What needs to be done - Return all the data, word for word.

Material for the task -
□ □ □ □ □ □ □

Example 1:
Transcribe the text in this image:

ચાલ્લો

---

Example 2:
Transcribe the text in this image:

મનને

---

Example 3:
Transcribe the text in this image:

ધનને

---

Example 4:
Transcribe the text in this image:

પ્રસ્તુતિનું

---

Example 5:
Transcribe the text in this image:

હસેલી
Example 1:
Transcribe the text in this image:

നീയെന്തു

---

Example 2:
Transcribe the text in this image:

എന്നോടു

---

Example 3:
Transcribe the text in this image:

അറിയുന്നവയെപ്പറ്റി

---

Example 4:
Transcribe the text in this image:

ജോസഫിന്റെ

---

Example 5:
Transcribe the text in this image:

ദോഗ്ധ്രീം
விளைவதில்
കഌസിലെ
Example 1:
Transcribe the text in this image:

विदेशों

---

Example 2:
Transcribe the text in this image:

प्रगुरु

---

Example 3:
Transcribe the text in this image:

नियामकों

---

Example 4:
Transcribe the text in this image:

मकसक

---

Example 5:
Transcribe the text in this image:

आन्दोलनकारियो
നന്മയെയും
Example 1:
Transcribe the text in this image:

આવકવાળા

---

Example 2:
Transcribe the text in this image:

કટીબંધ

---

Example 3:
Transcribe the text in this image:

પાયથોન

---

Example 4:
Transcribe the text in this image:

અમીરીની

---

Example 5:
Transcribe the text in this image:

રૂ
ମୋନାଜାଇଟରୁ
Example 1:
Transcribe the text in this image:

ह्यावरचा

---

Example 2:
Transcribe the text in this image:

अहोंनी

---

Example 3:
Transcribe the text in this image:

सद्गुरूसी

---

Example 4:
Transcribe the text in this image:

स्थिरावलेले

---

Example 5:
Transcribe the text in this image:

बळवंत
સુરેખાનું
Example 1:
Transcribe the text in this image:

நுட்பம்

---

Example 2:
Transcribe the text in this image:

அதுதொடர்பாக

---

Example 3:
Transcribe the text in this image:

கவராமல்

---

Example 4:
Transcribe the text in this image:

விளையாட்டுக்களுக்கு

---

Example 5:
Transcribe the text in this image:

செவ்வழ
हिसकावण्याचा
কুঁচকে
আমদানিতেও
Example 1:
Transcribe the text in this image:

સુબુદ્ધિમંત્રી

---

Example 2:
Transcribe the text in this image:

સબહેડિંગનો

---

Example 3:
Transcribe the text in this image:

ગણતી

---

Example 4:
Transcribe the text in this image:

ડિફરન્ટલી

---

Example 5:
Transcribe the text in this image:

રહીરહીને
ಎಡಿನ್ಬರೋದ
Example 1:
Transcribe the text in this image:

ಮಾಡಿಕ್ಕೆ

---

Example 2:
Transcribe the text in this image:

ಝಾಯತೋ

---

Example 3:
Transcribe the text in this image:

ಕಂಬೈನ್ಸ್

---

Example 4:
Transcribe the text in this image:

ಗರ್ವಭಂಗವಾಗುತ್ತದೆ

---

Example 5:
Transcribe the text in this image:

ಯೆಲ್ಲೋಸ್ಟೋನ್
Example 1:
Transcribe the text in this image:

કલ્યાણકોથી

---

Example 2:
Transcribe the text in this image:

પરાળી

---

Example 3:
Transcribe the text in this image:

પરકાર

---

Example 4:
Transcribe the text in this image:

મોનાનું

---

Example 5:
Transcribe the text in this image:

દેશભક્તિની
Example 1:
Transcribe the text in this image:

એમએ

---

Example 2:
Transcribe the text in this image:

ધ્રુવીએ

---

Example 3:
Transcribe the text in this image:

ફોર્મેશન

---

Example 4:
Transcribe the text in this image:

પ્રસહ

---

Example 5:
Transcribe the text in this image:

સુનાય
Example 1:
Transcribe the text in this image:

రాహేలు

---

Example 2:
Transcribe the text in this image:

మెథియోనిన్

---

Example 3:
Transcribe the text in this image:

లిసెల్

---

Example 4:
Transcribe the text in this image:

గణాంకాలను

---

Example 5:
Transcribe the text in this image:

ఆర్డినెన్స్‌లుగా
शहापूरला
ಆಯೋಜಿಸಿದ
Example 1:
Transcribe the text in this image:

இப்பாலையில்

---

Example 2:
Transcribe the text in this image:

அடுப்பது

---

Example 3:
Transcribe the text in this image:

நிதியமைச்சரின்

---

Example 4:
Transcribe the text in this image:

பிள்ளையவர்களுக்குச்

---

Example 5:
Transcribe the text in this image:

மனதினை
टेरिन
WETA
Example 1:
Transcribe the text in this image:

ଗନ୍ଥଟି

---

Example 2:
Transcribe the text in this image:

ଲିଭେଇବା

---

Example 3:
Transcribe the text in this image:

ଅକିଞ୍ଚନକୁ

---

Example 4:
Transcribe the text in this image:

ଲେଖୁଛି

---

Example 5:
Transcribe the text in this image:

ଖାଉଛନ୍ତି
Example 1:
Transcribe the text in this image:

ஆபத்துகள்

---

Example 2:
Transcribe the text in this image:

□ □ □ □ □ □ □

Written solution -
Example 1:
Transcribe the text in this image:

ચાલ્લો

---

Example 2:
Transcribe the text in this image:

મનને

---

Example 3:
Transcribe the text in this image:

ધનને

---

Example 4:
Transcribe the text in this image:

પ્રસ્તુતિનું

---

Example 5:
Transcribe the text in this image:

હસેલી
Example 1:
Transcribe the text in this image:

നീയെന്തു

---

Example 2:
Transcribe the text in this image:

എന്നോടു

---

Example 3:
Transcribe the text in this image:

അറിയുന്നവയെപ്പറ്റി

---

Example 4:
Transcribe the text in this image:

ജോസഫിന്റെ

---

Example 5:
Transcribe the text in this image:

ദോഗ്ധ്രീം
விளைவதில்
കഌസിലെ
Example 1:
Transcribe the text in this image:

विदेशों

---

Example 2:
Transcribe the text in this image:

प्रगुरु

---

Example 3:
Transcribe the text in this image:

नियामकों

---

Example 4:
Transcribe the text in this image:

मकसक

---

Example 5:
Transcribe the text in this image:

आन्दोलनकारियो
നന്മയെയും
Example 1:
Transcribe the text in this image:

આવકવાળા

---

Example 2:
Transcribe the text in this image:

કટીબંધ

---

Example 3:
Transcribe the text in this image:

પાયથોન

---

Example 4:
Transcribe the text in this image:

અમીરીની

---

Example 5:
Transcribe the text in this image:

રૂ
ମୋନାଜାଇଟରୁ
Example 1:
Transcribe the text in this image:

ह्यावरचा

---

Example 2:
Transcribe the text in this image:

अहोंनी

---

Example 3:
Transcribe the text in this image:

सद्गुरूसी

---

Example 4:
Transcribe the text in this image:

स्थिरावलेले

---

Example 5:
Transcribe the text in this image:

बळवंत
સુરેખાનું
Example 1:
Transcribe the text in this image:

நுட்பம்

---

Example 2:
Transcribe the text in this image:

அதுதொடர்பாக

---

Example 3:
Transcribe the text in this image:

கவராமல்

---

Example 4:
Transcribe the text in this image:

விளையாட்டுக்களுக்கு

---

Example 5:
Transcribe the text in this image:

செவ்வழ
हिसकावण्याचा
কুঁচকে
আমদানিতেও
Example 1:
Transcribe the text in this image:

સુબુદ્ધિમંત્રી

---

Example 2:
Transcribe the text in this image:

સબહેડિંગનો

---

Example 3:
Transcribe the text in this image:

ગણતી

---

Example 4:
Transcribe the text in this image:

ડિફરન્ટલી

---

Example 5:
Transcribe the text in this image:

રહીરહીને
ಎಡಿನ್ಬರೋದ
Example 1:
Transcribe the text in this image:

ಮಾಡಿಕ್ಕೆ

---

Example 2:
Transcribe the text in this image:

ಝಾಯತೋ

---

Example 3:
Transcribe the text in this image:

ಕಂಬೈನ್ಸ್

---

Example 4:
Transcribe the text in this image:

ಗರ್ವಭಂಗವಾಗುತ್ತದೆ

---

Example 5:
Transcribe the text in this image:

ಯೆಲ್ಲೋಸ್ಟೋನ್
Example 1:
Transcribe the text in this image:

કલ્યાણકોથી

---

Example 2:
Transcribe the text in this image:

પરાળી

---

Example 3:
Transcribe the text in this image:

પરકાર

---

Example 4:
Transcribe the text in this image:

મોનાનું

---

Example 5:
Transcribe the text in this image:

દેશભક્તિની
Example 1:
Transcribe the text in this image:

એમએ

---

Example 2:
Transcribe the text in this image:

ધ્રુવીએ

---

Example 3:
Transcribe the text in this image:

ફોર્મેશન

---

Example 4:
Transcribe the text in this image:

પ્રસહ

---

Example 5:
Transcribe the text in this image:

સુનાય
Example 1:
Transcribe the text in this image:

రాహేలు

---

Example 2:
Transcribe the text in this image:

మెథియోనిన్

---

Example 3:
Transcribe the text in this image:

లిసెల్

---

Example 4:
Transcribe the text in this image:

గణాంకాలను

---

Example 5:
Transcribe the text in this image:

ఆర్డినెన్స్‌లుగా
शहापूरला
ಆಯೋಜಿಸಿದ
Example 1:
Transcribe the text in this image:

இப்பாலையில்

---

Example 2:
Transcribe the text in this image:

அடுப்பது

---

Example 3:
Transcribe the text in this image:

நிதியமைச்சரின்

---

Example 4:
Transcribe the text in this image:

பிள்ளையவர்களுக்குச்

---

Example 5:
Transcribe the text in this image:

மனதினை
टेरिन
WETA
Example 1:
Transcribe the text in this image:

ଗନ୍ଥଟି

---

Example 2:
Transcribe the text in this image:

ଲିଭେଇବା

---

Example 3:
Transcribe the text in this image:

ଅକିଞ୍ଚନକୁ

---

Example 4:
Transcribe the text in this image:

ଲେଖୁଛି

---

Example 5:
Transcribe the text in this image:

ଖାଉଛନ୍ତି
Example 1:
Transcribe the text in this image:

ஆபத்துகள்

---

Example 2:
Transcribe the text in this image:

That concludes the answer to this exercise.